Monday, October 11, 2010

deaf to our own signal

its early running in this age of reason and science, this sterling era from which we expect much and require little. dazzled by the idea of new diagnostic certainties and the promise of cutting-edge 'miracles,' we invest what little hope for personal grace and glory our niggling disappointment in the church has left us with (and whatever abundant and unexamined roleplay needs we carry over from unfinished childhoods) in the peat of whitecoat autocracy and its television medicine, its supermarket politics. the combo makes for a rotten crop indeed.

the dichotomy of old was of fatalism versus free initiative. theocentric worldviews looked on disease or other functional misfortunes of body or mind as the activity of a zealous god who's plan for us we could not question, we could only subordinate ourselves in apologia servility to, ever hoping of some last minute mitigation. the rational sciences sought to distance themselves from such antiquated casuistry by divorcing any notion of dramaturgic significance from our of-the-moment complaints and larger life stories, applying instead the rules of naked objectivity and existential resignment to chance coincidence, both underwritten by a genetic lottery for which we cannot be held to account.

the emergence of an anatomic inquiry that used the tools of the butcher to render the body into its reducible parts (and once the blade could take us no further, the microscope lent its scale) which in turn fostered the reductios of descartes and his ilk, the living machine model with its construct of parts without a logic of its own save what could be imposed through projected human ingenuity in time of need. disease was no longer an act of god, but it was still a clear departure from self-preserving sense.

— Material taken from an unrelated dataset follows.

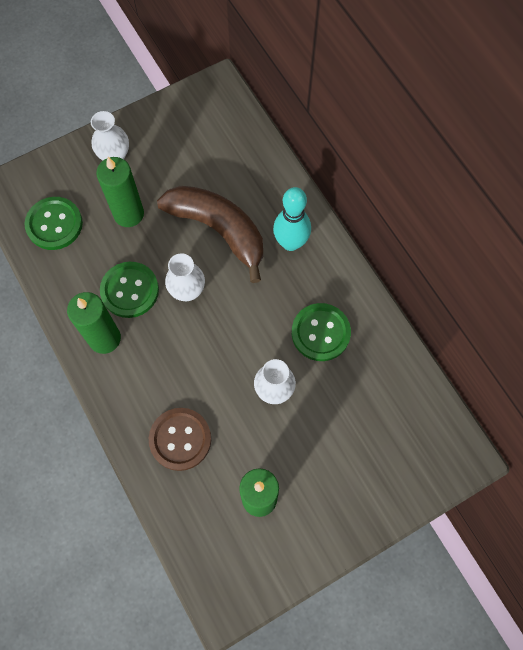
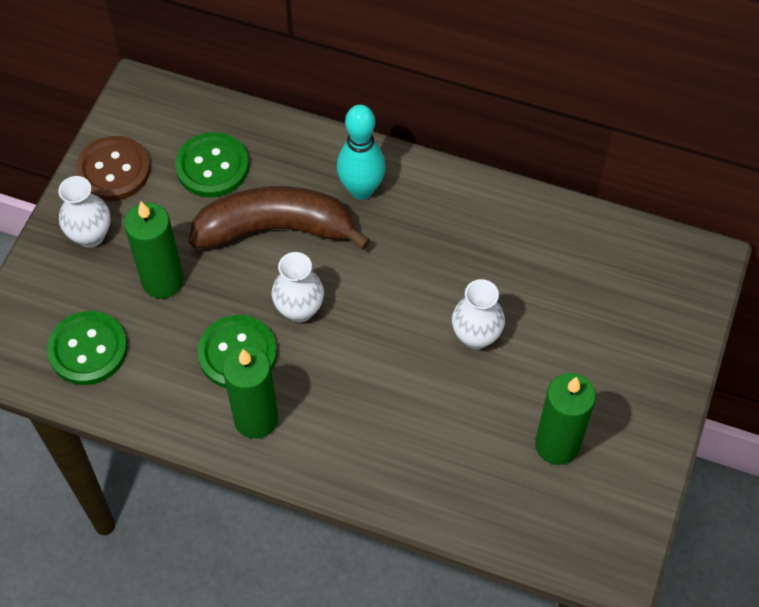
camera: 40 degrees left, 10 degrees down
(180, 439) = (428, 452): brown button -> brown button (113, 170)
(320, 333) = (470, 251): green button -> green button (212, 166)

it's always been somewhat baffling to me that we're able to recognize the functional genius of the body when it behaves, when it serves us, its mostly disinterested and abusive masters. but when the fleshy machine begins to tend in the direction of threatened viability, we assume the worst of its strategies and seek to silence its symptom-forms like junkies to needle. we're frightened off any discussion of what we're manifesting in the role we become and continuously assume during an illness out of a goodly repulsion for being blamed for our condition. but this is taking ourselves off hook too easily.